Yes I plan to use variable split depth for different nodes. The d=8 that I mentioned was when
every processor commincated with message passing. Later when I tested by adding SMP search on
processors at the same node, I noticed I had to increase the split depth. Because now the search
power at a given node had doubled. Another issue is communication costs. One can use larger split 
depths for compute nodes with larger latency. That is not an issue for me right now but i could 
see it as an obstacle.
I have two problems with synchronization. One is that processors have to wait for the first
move to be searched before splitting. Another sync point is when all moves are searched  
except the last one which is being searched by a different host. What to do there ?
Currently the owner waits until it is finished. This is only if there is another host helping
at the split. For the SMP search threads will ofcousre help out down the tree sometimes completely
yielding ownership of that node. But for the distributed search I don't know how to do it?  
I thought of some ways to solve the issue but I expect that the code can get really messy.
I believe these synchronization issues and communication costs are what are killing the performance.
Splitting at the root the "YBW way" may help some but I do not expect it to improve my situation much.

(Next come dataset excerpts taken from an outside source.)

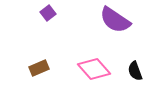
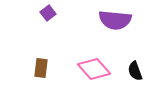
purple semicircle: rotated 28 degrees counterclockwise
brown rectangle: moved 2 px right; rotated 60 degrees counterclockwise
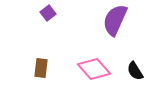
purple semicircle: rotated 108 degrees clockwise
black semicircle: rotated 12 degrees counterclockwise
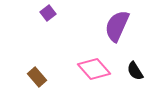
purple semicircle: moved 2 px right, 6 px down
brown rectangle: moved 4 px left, 9 px down; rotated 48 degrees counterclockwise
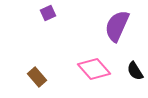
purple square: rotated 14 degrees clockwise
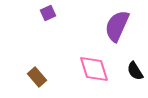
pink diamond: rotated 24 degrees clockwise
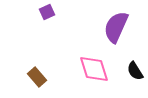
purple square: moved 1 px left, 1 px up
purple semicircle: moved 1 px left, 1 px down
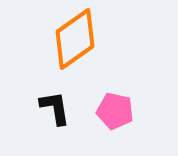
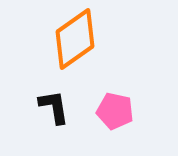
black L-shape: moved 1 px left, 1 px up
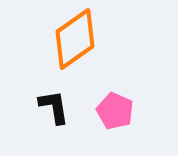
pink pentagon: rotated 12 degrees clockwise
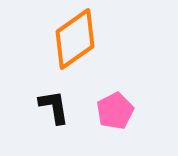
pink pentagon: rotated 21 degrees clockwise
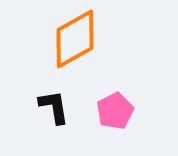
orange diamond: rotated 6 degrees clockwise
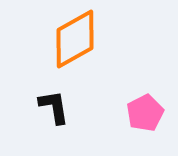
pink pentagon: moved 30 px right, 2 px down
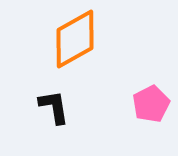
pink pentagon: moved 6 px right, 9 px up
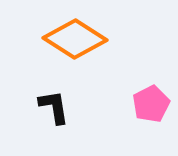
orange diamond: rotated 62 degrees clockwise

If the second or third move were the best, the speculative root splitting would result in more effort
being spent on the non-relevant part of the tree. I understand that the chances of that happening are 
slim most of the time. I would definately give it a try though.
Related to this is asynchronous iterative search on the root moves. What is your experience with this ?
I plan to do APHID or something similar for a server-client application to be used on a loosely connected
network like on a wifi network. Asynchronous search for distributed search really starts to make sense for
me. When you have a lot of processors at your disposal, it gets harder to keep them busy. With split depth
of 12, ussualy I don't see splits occuring before iteration 15.
Another idea is that as you split, keep up with where you send the work (you can use the hash signature for this) and always try to send the same position to the same node as you deepen the search or encounter transpositions, since this will be more efficient because of hash contents.
Currently each nodes sends a "HELP" message to a randomly selected node, and the node that recieved the help either cancels the request or accepts the node as a helper. That is what Fieldmann and co suggested but they use distributed transpostion tables and I don't, so trying to keep who searched what could be a good idea for me.
First thing to do is to get something working _realiably_. Efficiency comes later once the thing works reliably.
That is top priority now. MPI really helps there hiding the "gorry" details of process communication (sockets, managing system buffer etc..). I am just glad I don't have to do those from scratch.